Required action — Go through the material below, tally each line containing "untuk", and write the tally alone.

Material shown —

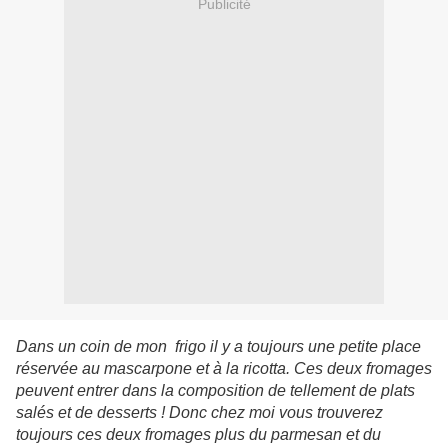
Publicité
Dans un coin de mon frigo il y a toujours une petite place
réservée au mascarpone et à la ricotta. Ces deux fromages
peuvent entrer dans la composition de tellement de plats
salés et de desserts ! Donc chez moi vous trouverez
toujours ces deux fromages plus du parmesan et du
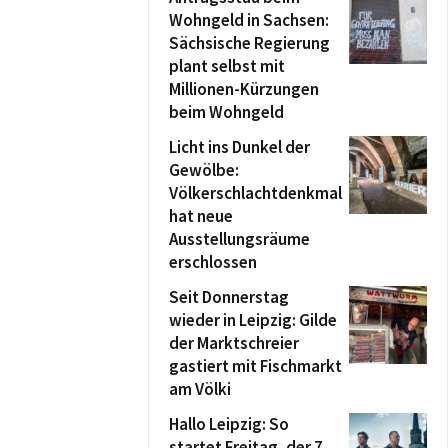
Wohngeld in Sachsen:
Sächsische Regierung
plant selbst mit
Millionen-Kürzungen
beim Wohngeld
Licht ins Dunkel der
Gewölbe:
Völkerschlachtdenkmal
hat neue
Ausstellungsräume
erschlossen
Seit Donnerstag
wieder in Leipzig: Gilde
der Marktschreier
gastiert mit Fischmarkt
am Völki
Hallo Leipzig: So
startet Freitag, der 7.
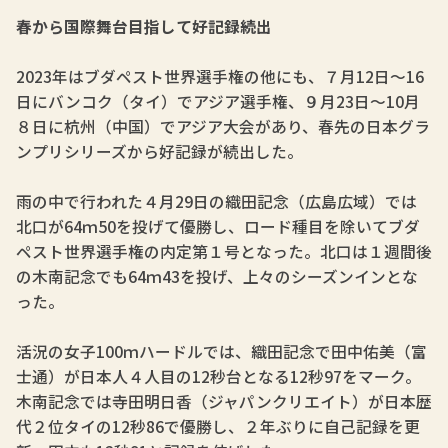
春から国際舞台目指して好記録続出
2023年はブダペスト世界選手権の他にも、７月12日～16
日にバンコク（タイ）でアジア選手権、９月23日～10月
８日に杭州（中国）でアジア大会があり、春先の日本グラ
ンプリシリーズから好記録が続出した。
雨の中で行われた４月29日の織田記念（広島広域）では
北口が64ｍ50を投げて優勝し、ロード種目を除いてブダ
ペスト世界選手権の内定第１号となった。北口は１週間後
の木南記念でも64ｍ43を投げ、上々のシーズンインとな
った。
活況の女子100ｍハードルでは、織田記念で田中佑美（富
士通）が日本人４人目の12秒台となる12秒97をマーク。
木南記念では寺田明日香（ジャパンクリエイト）が日本歴
代２位タイの12秒86で優勝し、２年ぶりに自己記録を更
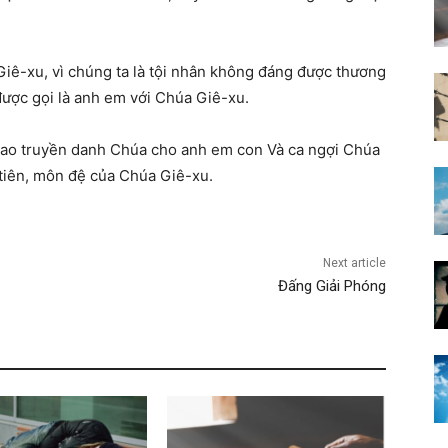
iê-xu, vì chúng ta là tội nhân không đáng được thương
được gọi là anh em với Chúa Giê-xu.
 rao truyền danh Chúa cho anh em con Và ca ngợi Chúa
u tiên, môn đệ của Chúa Giê-xu.
Next article
Đấng Giải Phóng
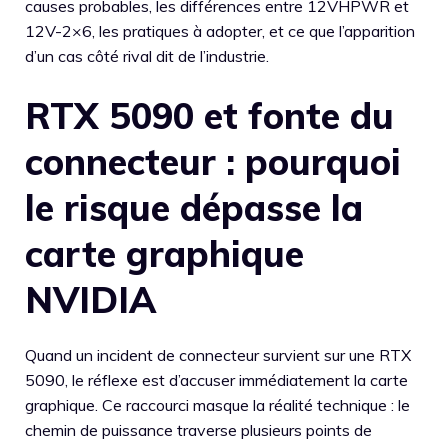
causes probables, les différences entre 12VHPWR et
12V-2×6, les pratiques à adopter, et ce que l’apparition
d’un cas côté rival dit de l’industrie.
RTX 5090 et fonte du
connecteur : pourquoi
le risque dépasse la
carte graphique
NVIDIA
Quand un incident de connecteur survient sur une RTX
5090, le réflexe est d’accuser immédiatement la carte
graphique. Ce raccourci masque la réalité technique : le
chemin de puissance traverse plusieurs points de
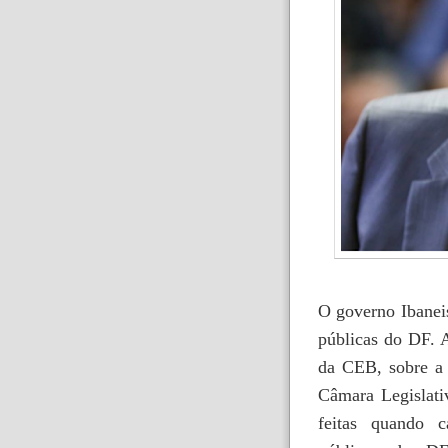
O governo Ibanei
públicas do DF. A
da CEB, sobre a 
Câmara Legislat
feitas quando c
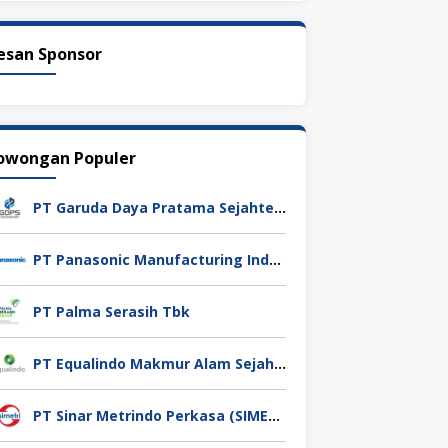
esan Sponsor
owongan Populer
PT Garuda Daya Pratama Sejahtera
PT Panasonic Manufacturing Indonesia
PT Palma Serasih Tbk
PT Equalindo Makmur Alam Sejahtera (Equalindo Group)
PT Sinar Metrindo Perkasa (SIMETRI)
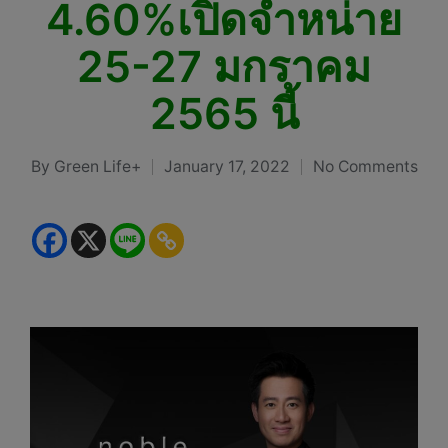
4.60%เปิดจำหน่าย
25-27 มกราคม
2565 นี้
By
Green Life+
January 17, 2022
No Comments
Posted
by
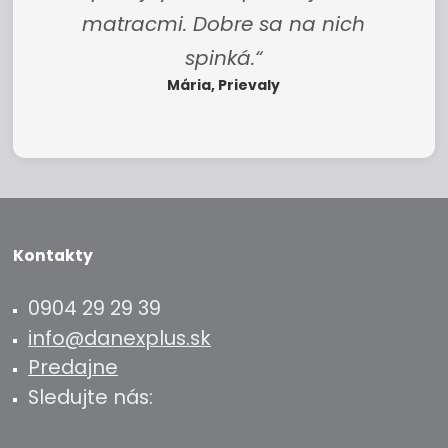
všade, kam ideme.“
Romana, Nové Mesto nad Váhom
Kontakty
0904 29 29 39
info@danexplus.sk
Predajne
Sledujte nás:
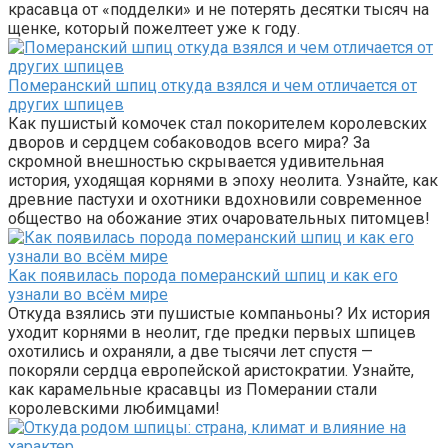
красавца от «подделки» и не потерять десятки тысяч на
щенке, который пожелтеет уже к году.
Померанский шпиц откуда взялся и чем отличается от
других шпицев
Как пушистый комочек стал покорителем королевских
дворов и сердцем собаководов всего мира? За
скромной внешностью скрывается удивительная
история, уходящая корнями в эпоху неолита. Узнайте, как
древние пастухи и охотники вдохновили современное
общество на обожание этих очаровательных питомцев!
Как появилась порода померанский шпиц и как его
узнали во всём мире
Откуда взялись эти пушистые компаньоны? Их история
уходит корнями в неолит, где предки первых шпицев
охотились и охраняли, а две тысячи лет спустя —
покоряли сердца европейской аристократии. Узнайте,
как карамельные красавцы из Померании стали
королевскими любимцами!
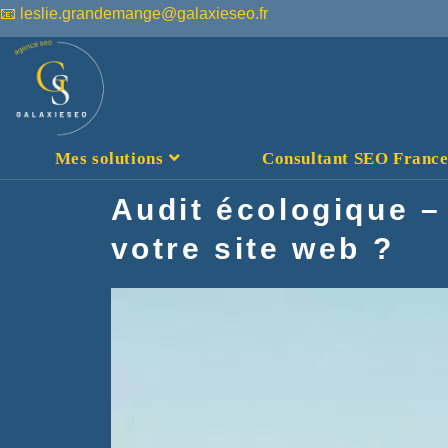
📧 leslie.grandemange@galaxieseo.fr
Mes solutions
Consultant SEO France :
Audit écologique 
votre site web ?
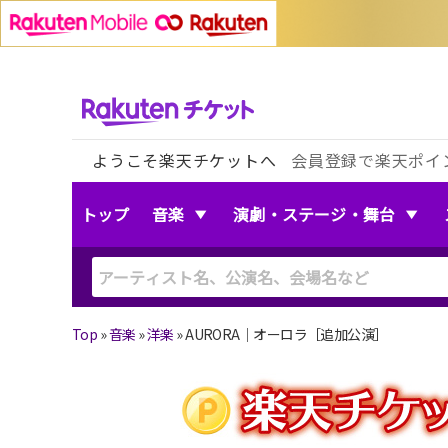
ようこそ楽天チケットへ
会員登録で楽天ポイ
トップ
音楽
演劇・ステージ・舞台
Top
»
音楽
»
洋楽
»
AURORA｜オーロラ［追加公演］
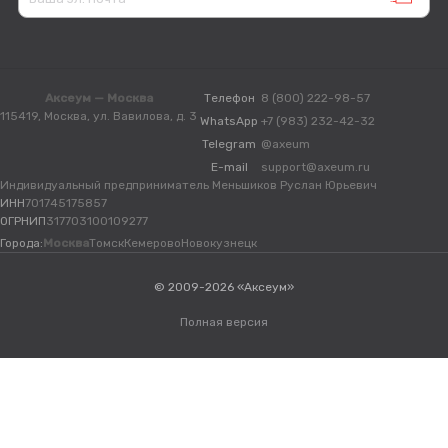
Аксеум — Москва
Телефон
8 (800) 222-98-57
115419, Москва, ул. Вавилова, д. 3
WhatsApp
+7 (983) 232-42-32
Telegram
@axeum
E-mail
support@axeum.ru
Индивидуальный предприниматель Меньшиков Руслан Юрьевич
ИНН
701745175857
ОГРНИП
317703100109277
Города:
Москва
Томск
Кемерово
Новокузнецк
© 2009-2026 «Аксеум»
Полная версия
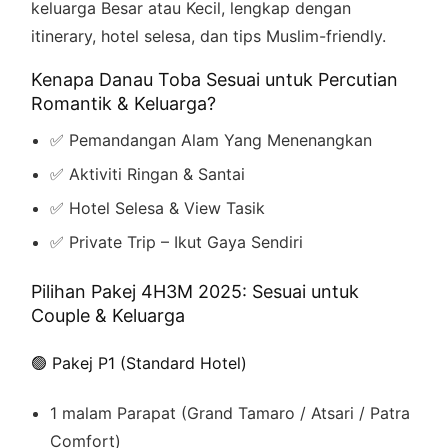
keluarga Besar atau Kecil, lengkap dengan
itinerary, hotel selesa, dan tips Muslim-friendly.
Kenapa Danau Toba Sesuai untuk Percutian
Romantik & Keluarga?
✅ Pemandangan Alam Yang Menenangkan
✅ Aktiviti Ringan & Santai
✅ Hotel Selesa & View Tasik
✅ Private Trip – Ikut Gaya Sendiri
Pilihan Pakej 4H3M 2025: Sesuai untuk
Couple & Keluarga
🟢 Pakej P1 (Standard Hotel)
1 malam Parapat (Grand Tamaro / Atsari / Patra
Comfort)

Written response — 2